=== Begin Enclosure ===

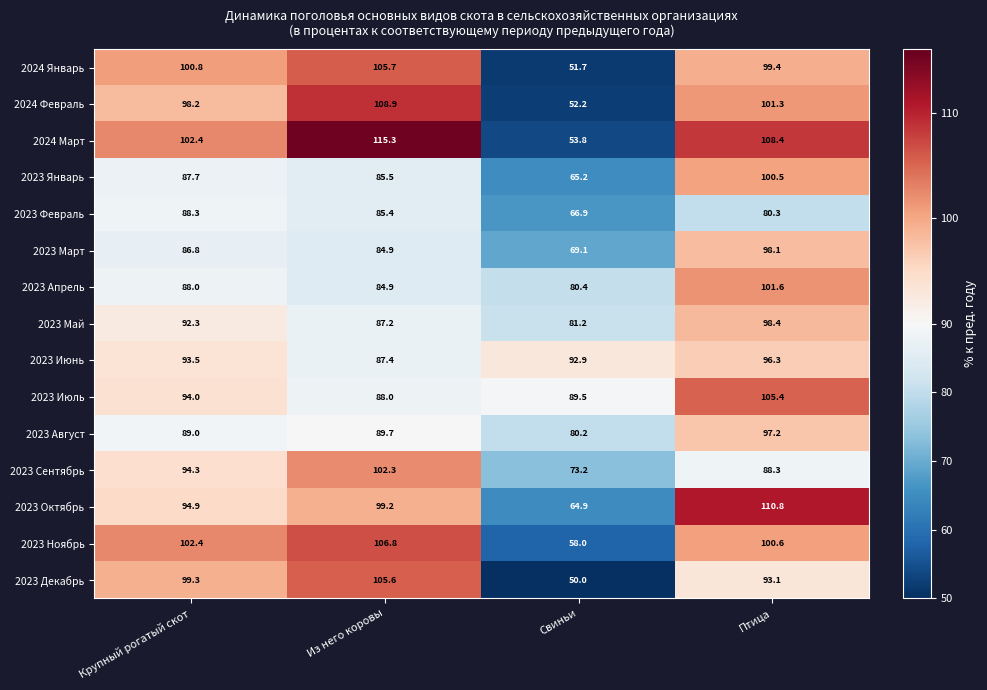

At Свиньи, list the series in order from smallest to largest.

2023 Декабрь, 2024 Январь, 2024 Февраль, 2024 Март, 2023 Ноябрь, 2023 Октябрь, 2023 Январь, 2023 Февраль, 2023 Март, 2023 Сентябрь, 2023 Август, 2023 Апрель, 2023 Май, 2023 Июль, 2023 Июнь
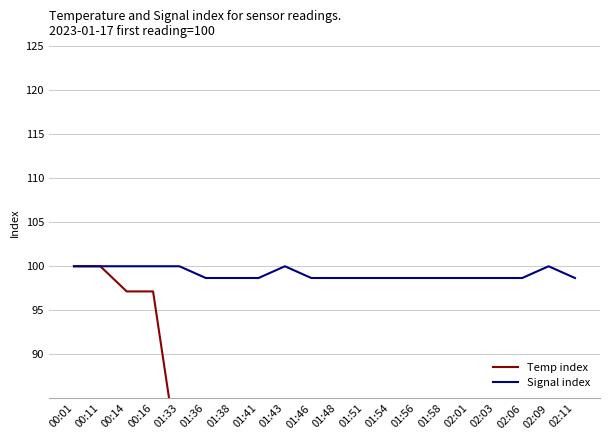

List the series in order of their overall mean, lowest first.

Temp index, Signal index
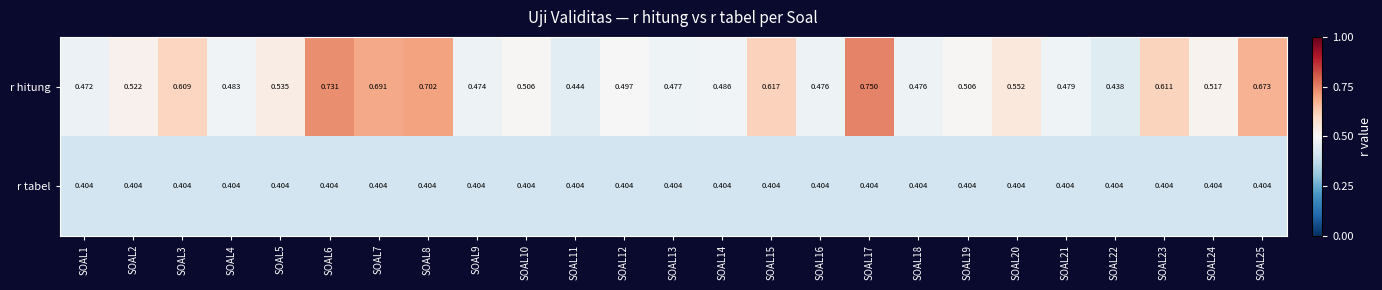

At which category is the sum across all series the highest?

SOAL17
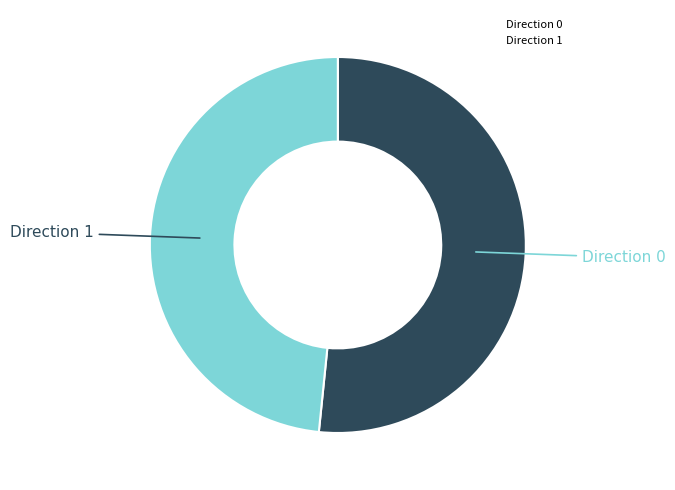

Is there any slice that represents more than half of the pie?

Yes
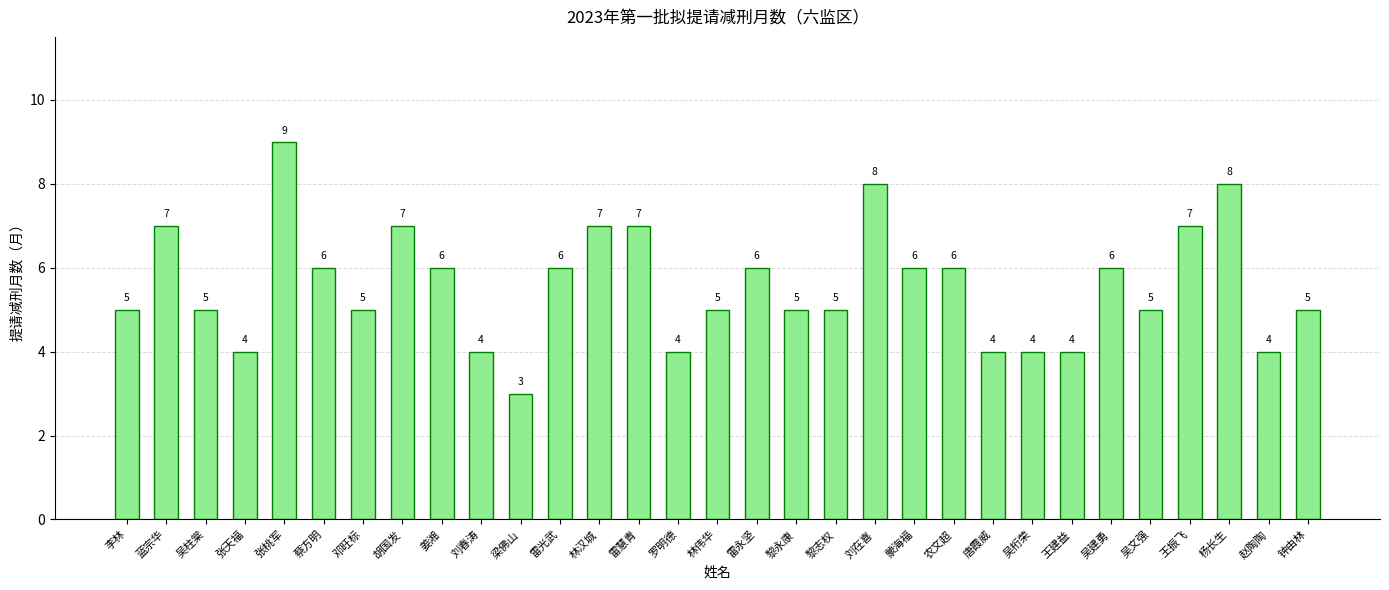

Are the bars horizontal?

No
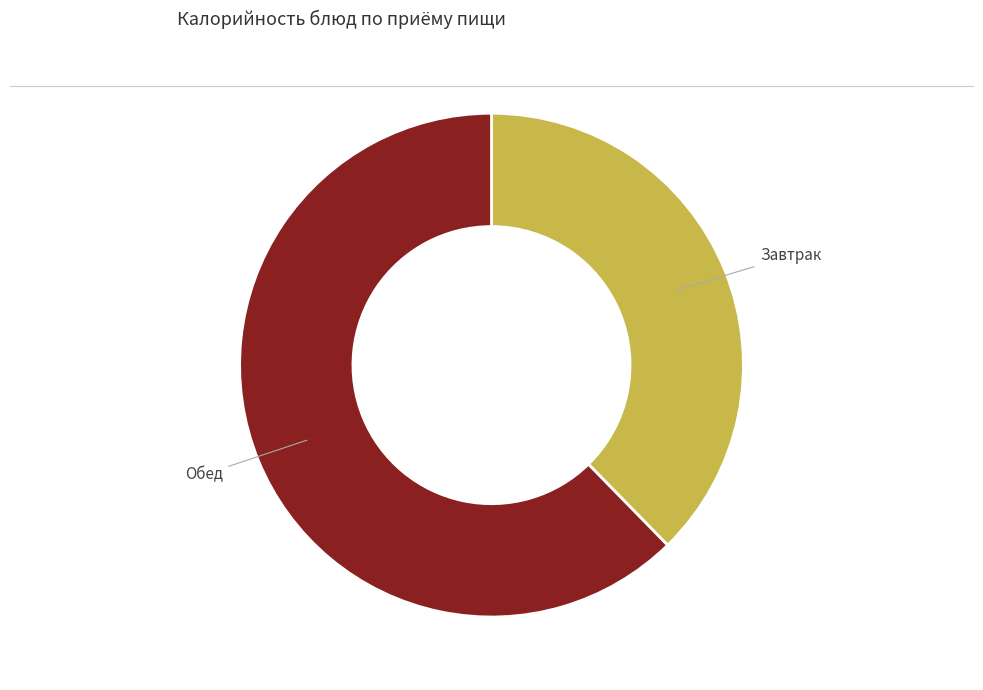

Is there a majority slice in this chart?

Yes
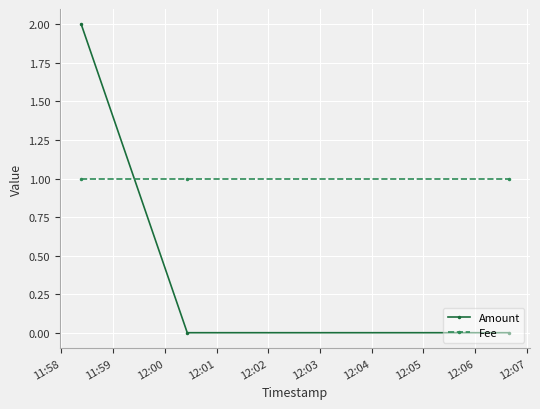

Rank the series by their average value, from lowest to highest.

Amount, Fee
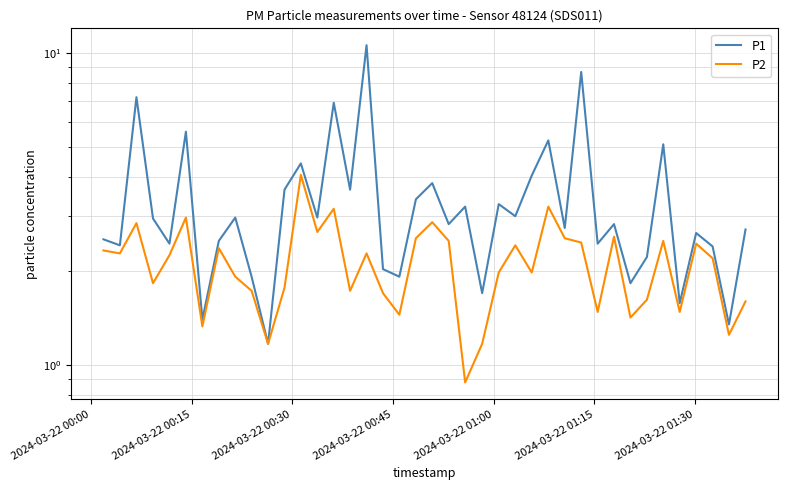

True or false: P1 and P2 cross at least once.

False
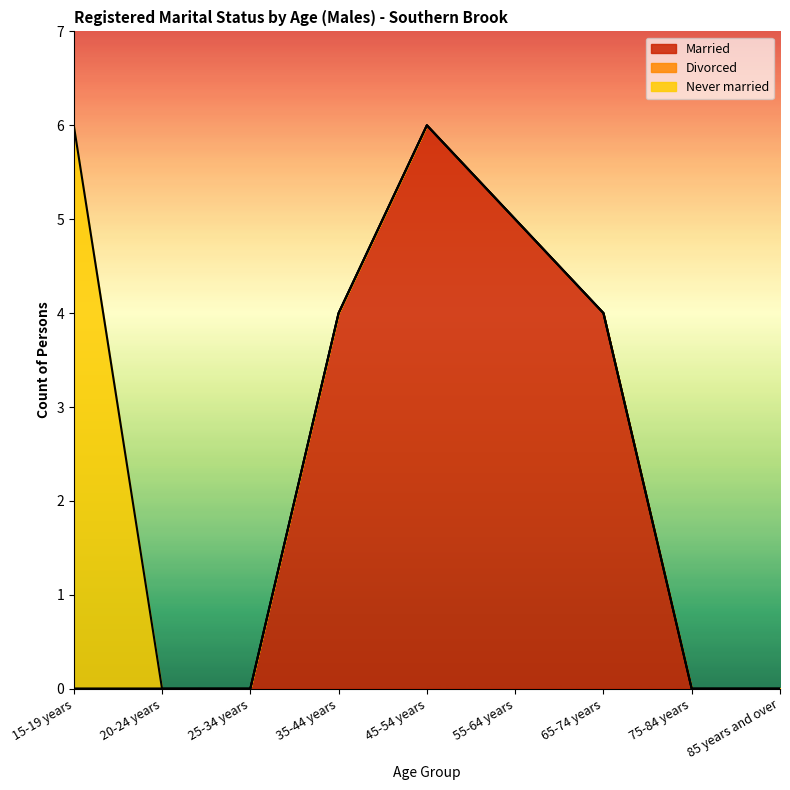

Which series has the largest range (max minus min)?

Married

=== End Enclosure ===

= Description of the task =
Please quote all of the records above word for word, leaving out the pictures.

= Solved exercise =
At Свиньи, list the series in order from smallest to largest.

2023 Декабрь, 2024 Январь, 2024 Февраль, 2024 Март, 2023 Ноябрь, 2023 Октябрь, 2023 Январь, 2023 Февраль, 2023 Март, 2023 Сентябрь, 2023 Август, 2023 Апрель, 2023 Май, 2023 Июль, 2023 Июнь

List the series in order of their overall mean, lowest first.

Temp index, Signal index

At which category is the sum across all series the highest?

SOAL17

Is there any slice that represents more than half of the pie?

Yes

Are the bars horizontal?

No

Is there a majority slice in this chart?

Yes

Rank the series by their average value, from lowest to highest.

Amount, Fee

True or false: P1 and P2 cross at least once.

False

Which series has the largest range (max minus min)?

Married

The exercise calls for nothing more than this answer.